In the meantime, reports suggest, Iran has reconstituted its stockpile of long-range missiles, all of which can reach Israel. Israel believes that Iran currently possesses some 2,000 ballistic missiles, about the same number it had on the eve of the war

During the course of the war, Iranians missile barrages killed 32 people in Israel, wounded more than 3,000, and displaced some 13,000. Israeli air strikes killed a little more than 1,000 Iranians, including army commanders and nuclear scientists.

Iran’s rapid reconstitution of its missile stockpile indicates that Israel failed to destroy all of Iran’s planetary mixers, which are used to produce solid fuel for ballistic missiles, says the Institute for the Study of War.

The director of Israeli military intelligence, General Shlomi Bender, recently told the U.S. ambassador to the United Nations, Mike Waltz, that Israeli damage to Iran’s ballistic missile industry was “less severe” than initially thought, and that Iran has already restored its production capacity.

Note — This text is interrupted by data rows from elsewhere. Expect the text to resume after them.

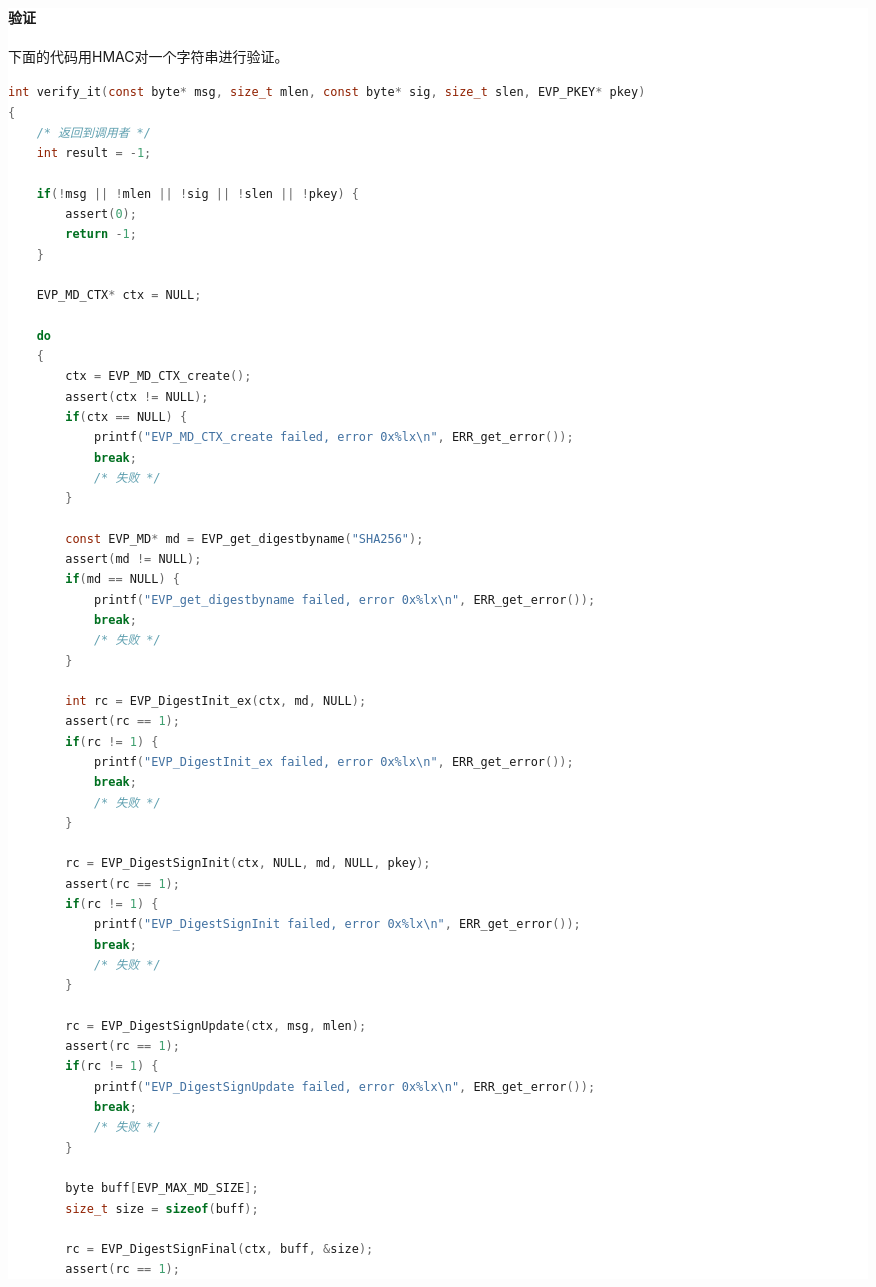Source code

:#### 验证

下面的代码用HMAC对一个字符串进行验证。

```c
int verify_it(const byte* msg, size_t mlen, const byte* sig, size_t slen, EVP_PKEY* pkey)
{
	/* 返回到调用者 */
    int result = -1;
    
    if(!msg || !mlen || !sig || !slen || !pkey) {
        assert(0);
        return -1;
    }

    EVP_MD_CTX* ctx = NULL;
    
    do
    {
        ctx = EVP_MD_CTX_create();
        assert(ctx != NULL);
        if(ctx == NULL) {
            printf("EVP_MD_CTX_create failed, error 0x%lx\n", ERR_get_error());
            break;
			/* 失败 */
        }
        
        const EVP_MD* md = EVP_get_digestbyname("SHA256");
        assert(md != NULL);
        if(md == NULL) {
            printf("EVP_get_digestbyname failed, error 0x%lx\n", ERR_get_error());
            break;
			/* 失败 */
        }
        
        int rc = EVP_DigestInit_ex(ctx, md, NULL);
        assert(rc == 1);
        if(rc != 1) {
            printf("EVP_DigestInit_ex failed, error 0x%lx\n", ERR_get_error());
            break; 
			/* 失败 */
        }
        
        rc = EVP_DigestSignInit(ctx, NULL, md, NULL, pkey);
        assert(rc == 1);
        if(rc != 1) {
            printf("EVP_DigestSignInit failed, error 0x%lx\n", ERR_get_error());
            break; 
			/* 失败 */
        }
        
        rc = EVP_DigestSignUpdate(ctx, msg, mlen);
        assert(rc == 1);
        if(rc != 1) {
            printf("EVP_DigestSignUpdate failed, error 0x%lx\n", ERR_get_error());
            break; 
			/* 失败 */
        }
        
        byte buff[EVP_MAX_MD_SIZE];
        size_t size = sizeof(buff);
        
        rc = EVP_DigestSignFinal(ctx, buff, &size);
        assert(rc == 1);
```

As for Iran’s nuclear program, the Institute for Science and International Security says that satellite imagery indicates that Iran’s uranium enrichment program remains “significantly set back. At present, Iran does not appear able to enrich uranium in any significant manner or make gas centrifuges in significant numbers. Iran’s key nuclear enrichment sites, its facility to produce uranium hexafluoride and its centrifuge manufacturing and research and development facilities remain severely damaged or destroyed.

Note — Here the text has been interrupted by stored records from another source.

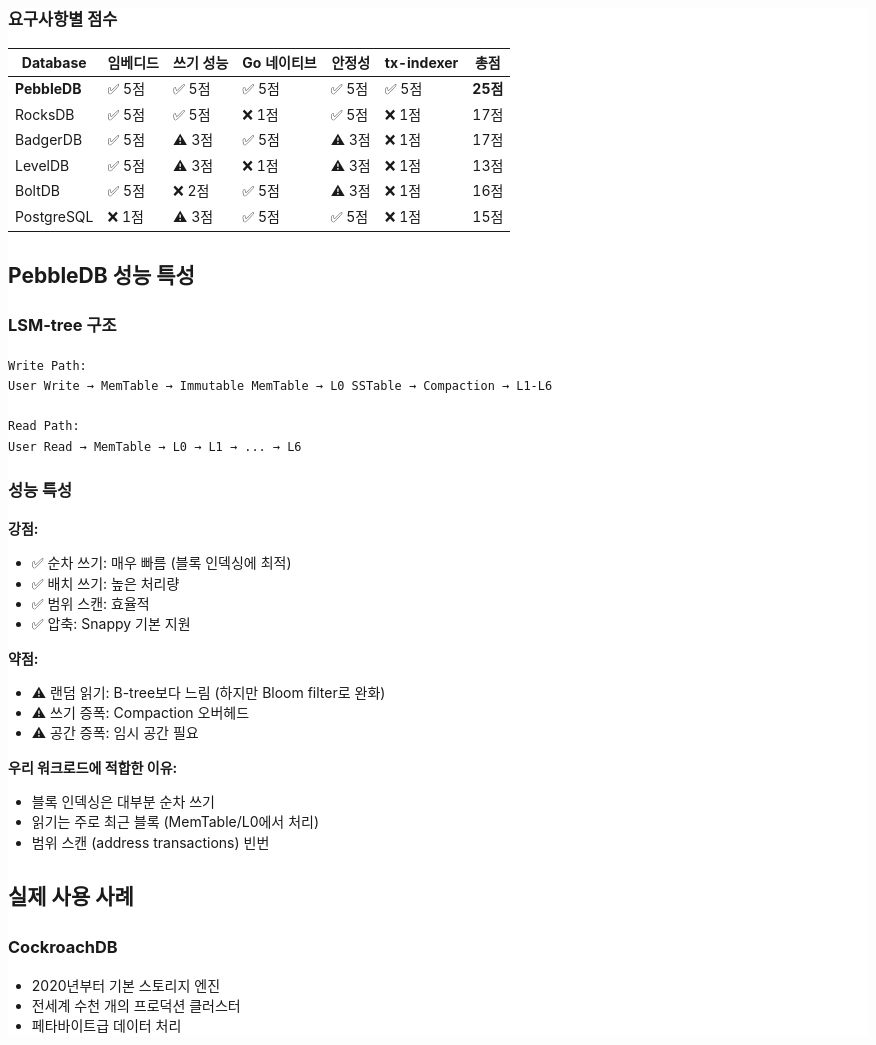 ### 요구사항별 점수

| Database   | 임베디드 | 쓰기 성능 | Go 네이티브 | 안정성 | tx-indexer | 총점 |
|------------|---------|----------|------------|--------|------------|------|
| **PebbleDB** | ✅ 5점 | ✅ 5점   | ✅ 5점     | ✅ 5점 | ✅ 5점     | **25점** |
| RocksDB    | ✅ 5점 | ✅ 5점   | ❌ 1점     | ✅ 5점 | ❌ 1점     | 17점 |
| BadgerDB   | ✅ 5점 | ⚠️ 3점   | ✅ 5점     | ⚠️ 3점 | ❌ 1점     | 17점 |
| LevelDB    | ✅ 5점 | ⚠️ 3점   | ❌ 1점     | ⚠️ 3점 | ❌ 1점     | 13점 |
| BoltDB     | ✅ 5점 | ❌ 2점   | ✅ 5점     | ⚠️ 3점 | ❌ 1점     | 16점 |
| PostgreSQL | ❌ 1점 | ⚠️ 3점   | ✅ 5점     | ✅ 5점 | ❌ 1점     | 15점 |

## PebbleDB 성능 특성

### LSM-tree 구조

```
Write Path:
User Write → MemTable → Immutable MemTable → L0 SSTable → Compaction → L1-L6

Read Path:
User Read → MemTable → L0 → L1 → ... → L6
```

### 성능 특성

**강점:**
- ✅ 순차 쓰기: 매우 빠름 (블록 인덱싱에 최적)
- ✅ 배치 쓰기: 높은 처리량
- ✅ 범위 스캔: 효율적
- ✅ 압축: Snappy 기본 지원

**약점:**
- ⚠️ 랜덤 읽기: B-tree보다 느림 (하지만 Bloom filter로 완화)
- ⚠️ 쓰기 증폭: Compaction 오버헤드
- ⚠️ 공간 증폭: 임시 공간 필요

**우리 워크로드에 적합한 이유:**
- 블록 인덱싱은 대부분 순차 쓰기
- 읽기는 주로 최근 블록 (MemTable/L0에서 처리)
- 범위 스캔 (address transactions) 빈번

## 실제 사용 사례

### CockroachDB
- 2020년부터 기본 스토리지 엔진
- 전세계 수천 개의 프로덕션 클러스터
- 페타바이트급 데이터 처리
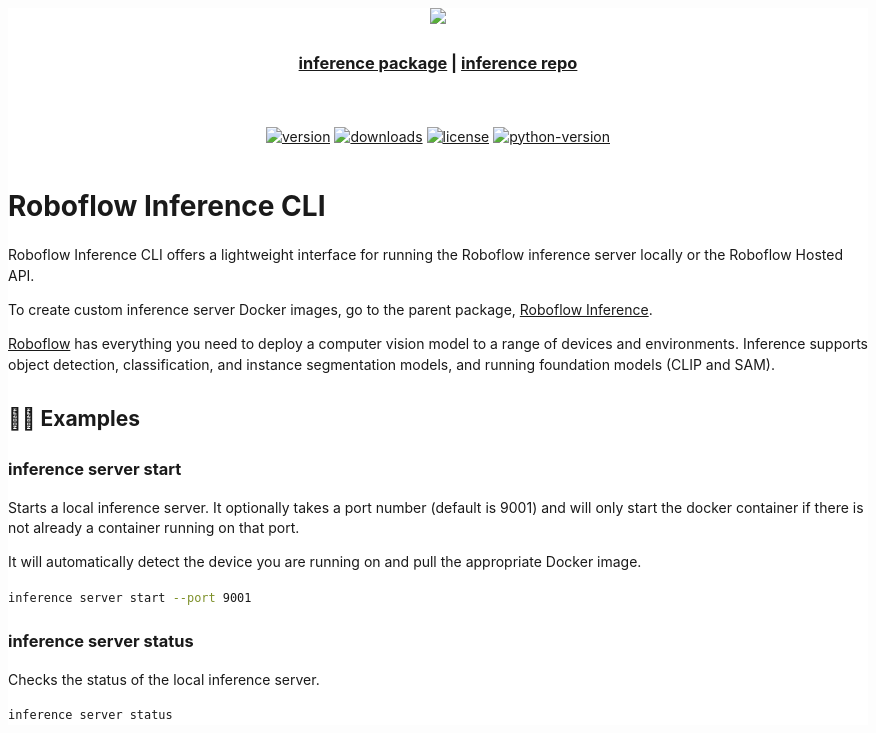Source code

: <div align="center">
    <img
    width="100%"
    src="https://github.com/roboflow/inference/assets/6319317/9230d986-183d-4ab0-922b-4b497f16d937"
    />

  <br/>

### [inference package](https://pypi.org/project/inference/) | [inference repo](https://github.com/roboflow/inference)

  <br/>

[![version](https://badge.fury.io/py/roboflow.svg)](https://badge.fury.io/py/inference-cli)
[![downloads](https://img.shields.io/pypi/dm/inference-cli)](https://pypistats.org/packages/inference-cli)
[![license](https://img.shields.io/pypi/l/inference-cli)](https://github.com/roboflow/inference/blob/main/LICENSE)
[![python-version](https://img.shields.io/pypi/pyversions/inference-cli)](https://badge.fury.io/py/inference-cli)

</div>

# Roboflow Inference CLI

Roboflow Inference CLI offers a lightweight interface for running the Roboflow inference server locally or the Roboflow Hosted API.

To create custom inference server Docker images, go to the parent package, [Roboflow Inference](https://pypi.org/project/inference/).

[Roboflow](https://roboflow.com) has everything you need to deploy a computer vision model to a range of devices and environments. Inference supports object detection, classification, and instance segmentation models, and running foundation models (CLIP and SAM).

## 👩‍🏫 Examples

### inference server start

Starts a local inference server. It optionally takes a port number (default is 9001) and will only start the docker container if there is not already a container running on that port.

It will automatically detect the device you are running on and pull the appropriate Docker image.

```bash
inference server start --port 9001
```

### inference server status

Checks the status of the local inference server.

```bash
inference server status
```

“In addition, a nuclear weaponization site called Taleghan 2 … has undergone significant construction activity over the last year. It now appears near completion and … could be a high-explosive containment vessel suitable for nuclear weapons development activities.

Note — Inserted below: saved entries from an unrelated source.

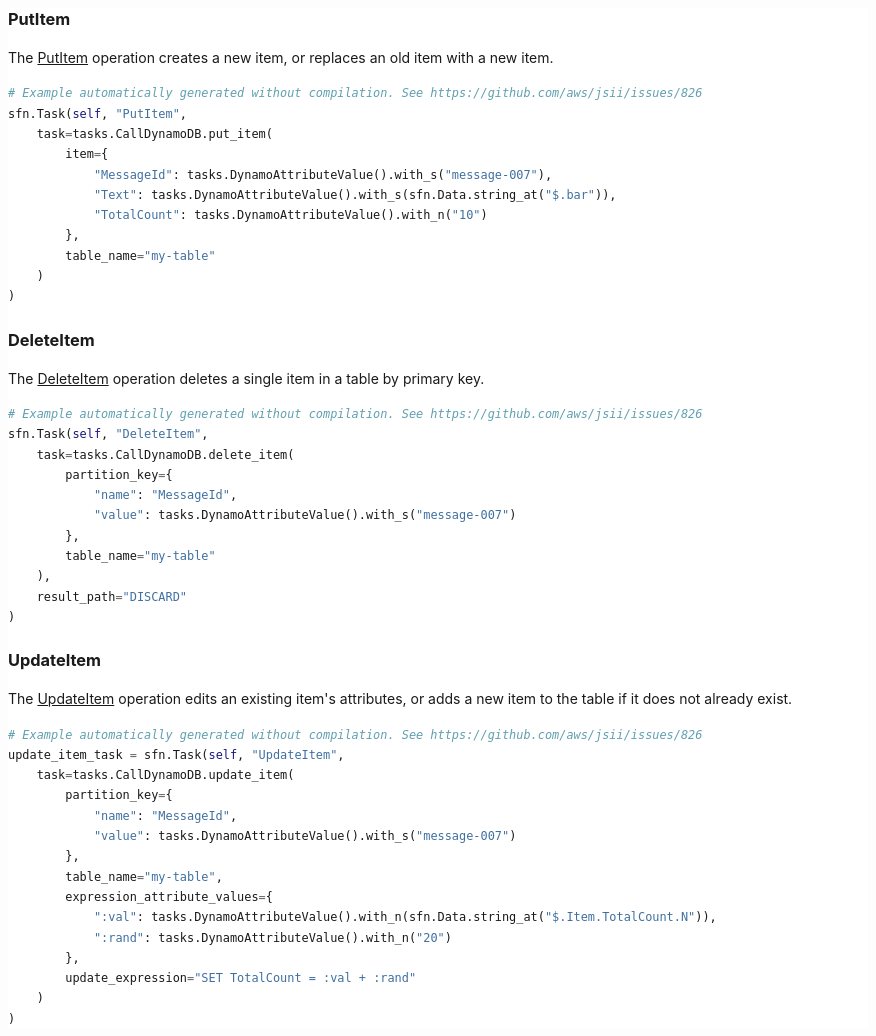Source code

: ### PutItem

The [PutItem](https://docs.aws.amazon.com/amazondynamodb/latest/APIReference/API_PutItem.html) operation creates a new item, or replaces an old item with a new item.

```python
# Example automatically generated without compilation. See https://github.com/aws/jsii/issues/826
sfn.Task(self, "PutItem",
    task=tasks.CallDynamoDB.put_item(
        item={
            "MessageId": tasks.DynamoAttributeValue().with_s("message-007"),
            "Text": tasks.DynamoAttributeValue().with_s(sfn.Data.string_at("$.bar")),
            "TotalCount": tasks.DynamoAttributeValue().with_n("10")
        },
        table_name="my-table"
    )
)
```

### DeleteItem

The [DeleteItem](https://docs.aws.amazon.com/amazondynamodb/latest/APIReference/API_DeleteItem.html) operation deletes a single item in a table by primary key.

```python
# Example automatically generated without compilation. See https://github.com/aws/jsii/issues/826
sfn.Task(self, "DeleteItem",
    task=tasks.CallDynamoDB.delete_item(
        partition_key={
            "name": "MessageId",
            "value": tasks.DynamoAttributeValue().with_s("message-007")
        },
        table_name="my-table"
    ),
    result_path="DISCARD"
)
```

### UpdateItem

The [UpdateItem](https://docs.aws.amazon.com/amazondynamodb/latest/APIReference/API_UpdateItem.html) operation edits an existing item's attributes, or adds a new item
to the table if it does not already exist.

```python
# Example automatically generated without compilation. See https://github.com/aws/jsii/issues/826
update_item_task = sfn.Task(self, "UpdateItem",
    task=tasks.CallDynamoDB.update_item(
        partition_key={
            "name": "MessageId",
            "value": tasks.DynamoAttributeValue().with_s("message-007")
        },
        table_name="my-table",
        expression_attribute_values={
            ":val": tasks.DynamoAttributeValue().with_n(sfn.Data.string_at("$.Item.TotalCount.N")),
            ":rand": tasks.DynamoAttributeValue().with_n("20")
        },
        update_expression="SET TotalCount = :val + :rand"
    )
)
```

“There are ongoing construction efforts at a mountainous area just south of the Natanz enrichment site known … as Pickaxe Mountain. This site was not visibly attacked in June and comprises two underground tunnel complexes … this site could also hold a centrifuge enrichment facility.”

Satellite imagery suggests that at key locations in Isfahan, Natanz and Karaj centrifuge work, fabrication, and construction consistent with rebuilding parts of the nuclear infrastructure already have begun.

The International Atomic Energy Agency contends that Iran has not yet resumed uranium enrichment at significant levels at the damaged sites, though some activity is present nearby and older stockpiles of enriched uranium remain.

Amid these developments, Iran is reshuffling its military leadership. The new appointments may well reflect the dissatisfaction of Iran’s leadership with the performance of the Iranian armed forces last June.

Since the end of the war, Iran has executed 11 people on charges of espionage. Earlier this month, Iran imposed the death penalty on a man convicted of spying for Israel, state media reported. Identified as Aghil Keshavarz, he established “close intelligence cooperation” with the Mossad and took photographs of Iranian military and security areas. He was arrested while allegedly taking pictures of a military building in the northwestern city of Urmia, some 600 kilometers northwest of Tehran.